(Collected data entries)
● ● ● ●

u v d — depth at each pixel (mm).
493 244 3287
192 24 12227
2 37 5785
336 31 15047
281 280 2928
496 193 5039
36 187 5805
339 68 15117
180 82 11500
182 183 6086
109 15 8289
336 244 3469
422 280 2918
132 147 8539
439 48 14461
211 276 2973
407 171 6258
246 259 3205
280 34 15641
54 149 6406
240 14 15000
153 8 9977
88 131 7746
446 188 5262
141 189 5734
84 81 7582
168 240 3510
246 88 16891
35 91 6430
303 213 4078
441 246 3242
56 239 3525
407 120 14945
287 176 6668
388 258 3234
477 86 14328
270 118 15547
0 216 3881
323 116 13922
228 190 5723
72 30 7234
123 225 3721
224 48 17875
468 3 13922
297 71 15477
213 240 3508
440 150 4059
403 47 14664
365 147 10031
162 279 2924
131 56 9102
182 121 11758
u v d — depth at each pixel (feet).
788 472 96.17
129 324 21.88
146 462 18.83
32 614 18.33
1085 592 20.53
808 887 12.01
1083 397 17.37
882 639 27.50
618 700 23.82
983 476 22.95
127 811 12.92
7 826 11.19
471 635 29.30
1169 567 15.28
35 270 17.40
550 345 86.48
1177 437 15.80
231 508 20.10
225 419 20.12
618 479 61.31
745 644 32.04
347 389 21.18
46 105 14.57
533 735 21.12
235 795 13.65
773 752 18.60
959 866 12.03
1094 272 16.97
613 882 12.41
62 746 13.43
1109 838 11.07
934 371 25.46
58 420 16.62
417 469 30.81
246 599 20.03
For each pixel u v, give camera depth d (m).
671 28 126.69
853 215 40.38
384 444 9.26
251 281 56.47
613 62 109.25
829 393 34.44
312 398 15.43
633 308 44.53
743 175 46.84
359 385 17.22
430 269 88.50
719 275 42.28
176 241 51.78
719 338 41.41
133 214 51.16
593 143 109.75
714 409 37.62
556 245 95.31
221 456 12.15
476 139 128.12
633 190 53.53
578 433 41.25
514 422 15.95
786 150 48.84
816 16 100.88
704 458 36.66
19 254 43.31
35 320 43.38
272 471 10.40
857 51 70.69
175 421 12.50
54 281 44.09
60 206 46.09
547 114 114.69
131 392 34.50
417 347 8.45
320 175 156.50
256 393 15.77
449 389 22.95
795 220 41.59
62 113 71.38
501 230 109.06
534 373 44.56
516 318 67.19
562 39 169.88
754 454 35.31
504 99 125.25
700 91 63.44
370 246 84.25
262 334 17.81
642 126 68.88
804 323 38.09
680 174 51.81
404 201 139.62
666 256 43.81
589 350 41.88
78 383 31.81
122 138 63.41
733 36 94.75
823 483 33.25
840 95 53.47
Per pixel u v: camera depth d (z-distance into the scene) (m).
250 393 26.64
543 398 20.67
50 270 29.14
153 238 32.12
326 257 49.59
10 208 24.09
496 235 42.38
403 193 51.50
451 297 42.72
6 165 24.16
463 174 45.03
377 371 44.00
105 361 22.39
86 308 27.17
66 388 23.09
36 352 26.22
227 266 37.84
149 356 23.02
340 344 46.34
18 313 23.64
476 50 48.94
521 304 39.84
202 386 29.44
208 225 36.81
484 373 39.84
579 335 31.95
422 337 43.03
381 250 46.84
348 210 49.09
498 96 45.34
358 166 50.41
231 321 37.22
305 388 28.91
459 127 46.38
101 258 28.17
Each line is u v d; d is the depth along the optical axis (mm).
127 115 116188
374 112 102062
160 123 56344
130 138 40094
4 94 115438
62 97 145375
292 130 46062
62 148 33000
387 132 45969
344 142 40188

● ● ● ●

* Work required *
Starting at the line that contains "804 323 38.09", copy every line down to the last line of the records above, exactly as written.

* Response to the exercise *
804 323 38.09
680 174 51.81
404 201 139.62
666 256 43.81
589 350 41.88
78 383 31.81
122 138 63.41
733 36 94.75
823 483 33.25
840 95 53.47
Per pixel u v: camera depth d (z-distance into the scene) (m).
250 393 26.64
543 398 20.67
50 270 29.14
153 238 32.12
326 257 49.59
10 208 24.09
496 235 42.38
403 193 51.50
451 297 42.72
6 165 24.16
463 174 45.03
377 371 44.00
105 361 22.39
86 308 27.17
66 388 23.09
36 352 26.22
227 266 37.84
149 356 23.02
340 344 46.34
18 313 23.64
476 50 48.94
521 304 39.84
202 386 29.44
208 225 36.81
484 373 39.84
579 335 31.95
422 337 43.03
381 250 46.84
348 210 49.09
498 96 45.34
358 166 50.41
231 321 37.22
305 388 28.91
459 127 46.38
101 258 28.17
Each line is u v d; d is the depth along the optical axis (mm).
127 115 116188
374 112 102062
160 123 56344
130 138 40094
4 94 115438
62 97 145375
292 130 46062
62 148 33000
387 132 45969
344 142 40188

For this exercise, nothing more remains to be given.